Segment Start: Data supplied
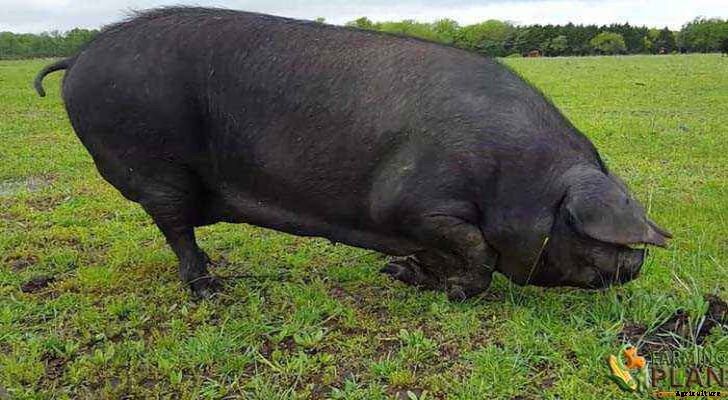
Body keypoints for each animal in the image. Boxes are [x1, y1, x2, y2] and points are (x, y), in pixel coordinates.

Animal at [35, 7, 671, 300]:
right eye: (583, 228)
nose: (638, 264)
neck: (517, 181)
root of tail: (80, 56)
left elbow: (448, 252)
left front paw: (403, 272)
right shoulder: (412, 203)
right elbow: (478, 250)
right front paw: (446, 288)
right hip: (152, 163)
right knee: (175, 227)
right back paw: (212, 287)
Segment End: Data supplied
What is being asked:
Give every entry again verbatim, with no pictures.

Your response:
Body keypoints for each animal in the image. Boxes are [x1, y1, x2, y2] and points are (x, y), in pixel coordinates.

Animal at [35, 7, 671, 300]:
right eye: (583, 228)
nose: (638, 264)
neck: (517, 181)
root of tail: (80, 56)
left elbow: (448, 252)
left front paw: (403, 272)
right shoulder: (412, 203)
right elbow: (478, 250)
right front paw: (446, 288)
right hip: (152, 163)
right knee: (175, 227)
right back paw: (212, 287)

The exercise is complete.